* _WHAT YOU ARE ASKED TO DO_: In the entries that follow, find the line containing "Pour écouter, cliquez ici."; from there, copy every line exactly through the line containing "cui si era innamorata.".

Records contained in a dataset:
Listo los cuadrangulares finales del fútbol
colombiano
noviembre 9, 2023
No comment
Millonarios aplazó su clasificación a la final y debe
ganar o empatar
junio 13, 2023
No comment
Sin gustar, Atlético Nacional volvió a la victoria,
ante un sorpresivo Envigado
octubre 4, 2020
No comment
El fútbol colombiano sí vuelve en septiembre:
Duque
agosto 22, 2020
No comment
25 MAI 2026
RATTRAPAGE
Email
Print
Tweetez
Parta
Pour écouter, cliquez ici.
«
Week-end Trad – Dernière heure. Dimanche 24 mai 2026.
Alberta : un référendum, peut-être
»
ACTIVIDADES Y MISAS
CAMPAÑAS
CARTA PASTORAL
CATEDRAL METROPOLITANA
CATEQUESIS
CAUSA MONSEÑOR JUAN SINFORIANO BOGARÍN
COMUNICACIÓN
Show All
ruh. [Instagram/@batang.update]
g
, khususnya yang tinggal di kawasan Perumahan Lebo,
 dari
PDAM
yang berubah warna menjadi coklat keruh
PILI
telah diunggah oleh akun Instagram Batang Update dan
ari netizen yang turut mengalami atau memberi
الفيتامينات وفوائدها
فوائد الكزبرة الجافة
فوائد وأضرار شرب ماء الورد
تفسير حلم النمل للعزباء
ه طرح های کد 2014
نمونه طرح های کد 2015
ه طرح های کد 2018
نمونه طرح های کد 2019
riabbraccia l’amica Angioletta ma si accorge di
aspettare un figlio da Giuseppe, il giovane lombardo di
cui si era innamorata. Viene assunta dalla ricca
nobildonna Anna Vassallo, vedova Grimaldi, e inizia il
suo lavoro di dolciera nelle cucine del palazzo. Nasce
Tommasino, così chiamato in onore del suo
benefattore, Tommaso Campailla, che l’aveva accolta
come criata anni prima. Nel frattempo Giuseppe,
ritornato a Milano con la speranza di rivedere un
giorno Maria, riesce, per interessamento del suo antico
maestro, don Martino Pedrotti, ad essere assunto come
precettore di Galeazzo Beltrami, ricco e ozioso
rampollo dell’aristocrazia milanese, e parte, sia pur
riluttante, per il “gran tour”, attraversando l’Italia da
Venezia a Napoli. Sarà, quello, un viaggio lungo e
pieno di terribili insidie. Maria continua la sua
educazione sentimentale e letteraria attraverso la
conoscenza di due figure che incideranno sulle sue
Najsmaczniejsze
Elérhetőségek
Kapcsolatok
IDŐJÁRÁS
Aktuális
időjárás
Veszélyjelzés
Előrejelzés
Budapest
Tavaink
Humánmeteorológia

* _FINAL ANSWER_:
Pour écouter, cliquez ici.
«
Week-end Trad – Dernière heure. Dimanche 24 mai 2026.
Alberta : un référendum, peut-être
»
ACTIVIDADES Y MISAS
CAMPAÑAS
CARTA PASTORAL
CATEDRAL METROPOLITANA
CATEQUESIS
CAUSA MONSEÑOR JUAN SINFORIANO BOGARÍN
COMUNICACIÓN
Show All
ruh. [Instagram/@batang.update]
g
, khususnya yang tinggal di kawasan Perumahan Lebo,
 dari
PDAM
yang berubah warna menjadi coklat keruh
PILI
telah diunggah oleh akun Instagram Batang Update dan
ari netizen yang turut mengalami atau memberi
الفيتامينات وفوائدها
فوائد الكزبرة الجافة
فوائد وأضرار شرب ماء الورد
تفسير حلم النمل للعزباء
ه طرح های کد 2014
نمونه طرح های کد 2015
ه طرح های کد 2018
نمونه طرح های کد 2019
riabbraccia l’amica Angioletta ma si accorge di
aspettare un figlio da Giuseppe, il giovane lombardo di
cui si era innamorata. Viene assunta dalla ricca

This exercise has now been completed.